The pages leading up the climactic ending battle were very reminiscent, at least to me, of Alan Moore’s Superman story, “Whatever Happened to the Man of Tomorrow,” wherein Superman disposes of all of his greatest foes once and for all. At the same time, however, all of Superman’s allies have a sense of impending doom, the idea that there is little left for him to do except die in battle. The latter half of Child of Dreams has that same feel, as if Batman has finally trumped the most dangerous versions of his arch-nemeses, leaving him with nothing left to fight for. Hence, he spends a good deal of time brooding over the nature and identity of his antagonist, wondering if he is good enough to survive the fight.
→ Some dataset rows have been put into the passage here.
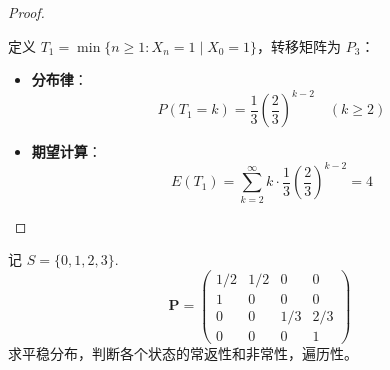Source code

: \documentclass[lang=cn,10pt,thmcnt=section]{elegantbook}
\begin{document}
\begin{proof}
\begin{enumerate}[label=(\arabic*)]
		  定义 $T_1 = \min\{n \geq 1: X_n = 1 \mid X_0 = 1\}$，转移矩阵为 $P_3$：
		  \begin{itemize}
			\item \textbf{分布律}：
			  \[
			  P(T_1 = k) = \frac{1}{3} \left(\frac{2}{3}\right)^{k-2} \quad (k \geq 2)
			  \]
			
			
			\item \textbf{期望计算}：
			  \[
			  E(T_1) = \sum_{k=2}^{\infty} k \cdot \frac{1}{3} \left(\frac{2}{3}\right)^{k-2} = 4
			  \]
		  \end{itemize}
	  \end{enumerate}
	  
\end{proof}
\begin{example}
	记 $S = \{0, 1, 2, 3\}$.
    \[
    \mathbf{P} = \begin{pmatrix}
    1/2 & 1/2 & 0 & 0 \\
    1 & 0 & 0 & 0 \\
    0 & 0 & 1/3 & 2/3 \\
    0 & 0 & 0 & 1
    \end{pmatrix}
    \]
    求平稳分布，判断各个状态的常返性和非常性，遍历性。
\end{example}
\end{document}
If I had any complaint with the book, it’s that the dialogue in the final battle is just a tad bit overdone. Simply put, the villain spends just a little too much time grandstanding for my taste. I’m not saying that I want a fight where the bad guy is entirely silent and doesn’t gloat at all; that would be almost antithetical to the whole superhero genre. At the same time though, there’s a point where it’s become redundant and I think Asamiya oversteps that point, though not enough to ruin the book or even the fight.
At the end of the day, it’s really rather interesting to see someone from outside of DC’s core demographic give their take on what is arguably the company’s most recognizable hero. And given the fact that much has been made of this project for quite some time, it’s nice to see it live up to expectations.